The Ebola virus entered Lagos on 20
July via an infected Liberian air traveller, who died 5 days later. At the
departure airport, he was visibly very ill, lying on the floor of the waiting
room while awaiting the flight.
He vomited during the flight, on
arrival and, yet again, in the private car that drove him to a private
hospital. The protocol officer who escorted him later died of Ebola.
At the hospital, he told staff that he
had malaria and denied any contact with an Ebola patient. As was learned later,
his sister was a confirmed case who had died from the disease in Liberia. The
traveller visited his sister while in hospital and attended her traditional
funeral and burial ceremony.
As malaria is not transmitted from
person to person, no staff at the hospital took protective precautions. Over
the coming days, 9 doctors and nurses became infected and 4 of them died.
The second outbreak
site: Port Harcourt
The virus entered the country’s oil
hub, Port Harcourt, on 1 August, when a close contact of the index case flew
there seeking care from a private physician. That doctor developed symptoms on
10 August and died of Ebola on 23 August. Laboratory tests confirmed the city’s
first case on 27 August.
An investigation undertaken by a team
of epidemiologists from the Nigerian Centre for Disease Control (NCDC), the
Nigeria Field Epidemiology and Laboratory Training Programme and the State
Ministry of Health, assisted by WHO, revealed an alarming number of high-risk
and very high-risk exposures for hundreds of people.

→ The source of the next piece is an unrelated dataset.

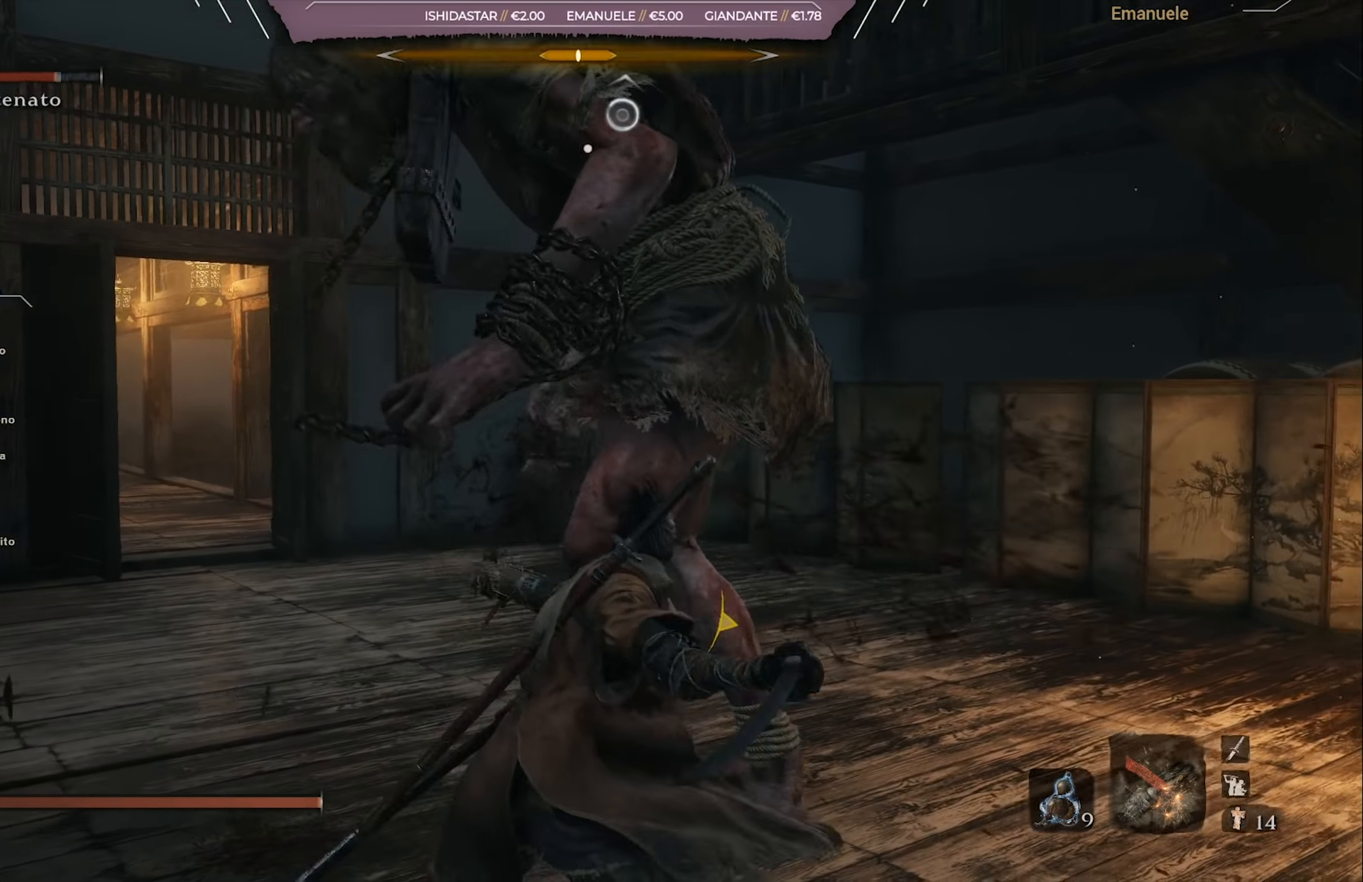
{"buttons": ["CIRCLE"], "left_stick": "up-right", "right_stick": "center", "events": [[267, "left_stick", "right"], [417, "left_stick", "up-right"], [500, "CIRCLE", "down"]]}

Again, all the ingredients for an
explosion of new cases were in place. Dr Rui Vaz, the head of WHO’s country
office in Nigeria, visited Rivers State (where Port Harcourt is located) to
assess the situation there. He informed the State’s Governor of the potentially
explosive situation and made his advice crystal clear: “All required resources
must be immediately mobilized to stop this outbreak.”
Again, that explosion never happened.
Fortunately, the State’s Governor heeded WHO’s advice.
Today, exactly 42 days (twice the
maximum incubation period for Ebola virus disease) after the country’s last
infectious contact with a confirmed or probable case occurred, the chains of
transmission have been broken.
The virus is gone – for now. The
outbreak in Nigeria has been defeated.
What accounts for
this great news?
To a large extent, the answer is
straightforward: the country’s strong leadership and effective coordination of
the response. The Nigerian response to the outbreak was greatly aided by the
rapid utilization of a national public institution (NCDC) and the prompt
establishment of an Emergency Operations Centre, supported by the Disease
Prevention and Control Cluster within the WHO country office.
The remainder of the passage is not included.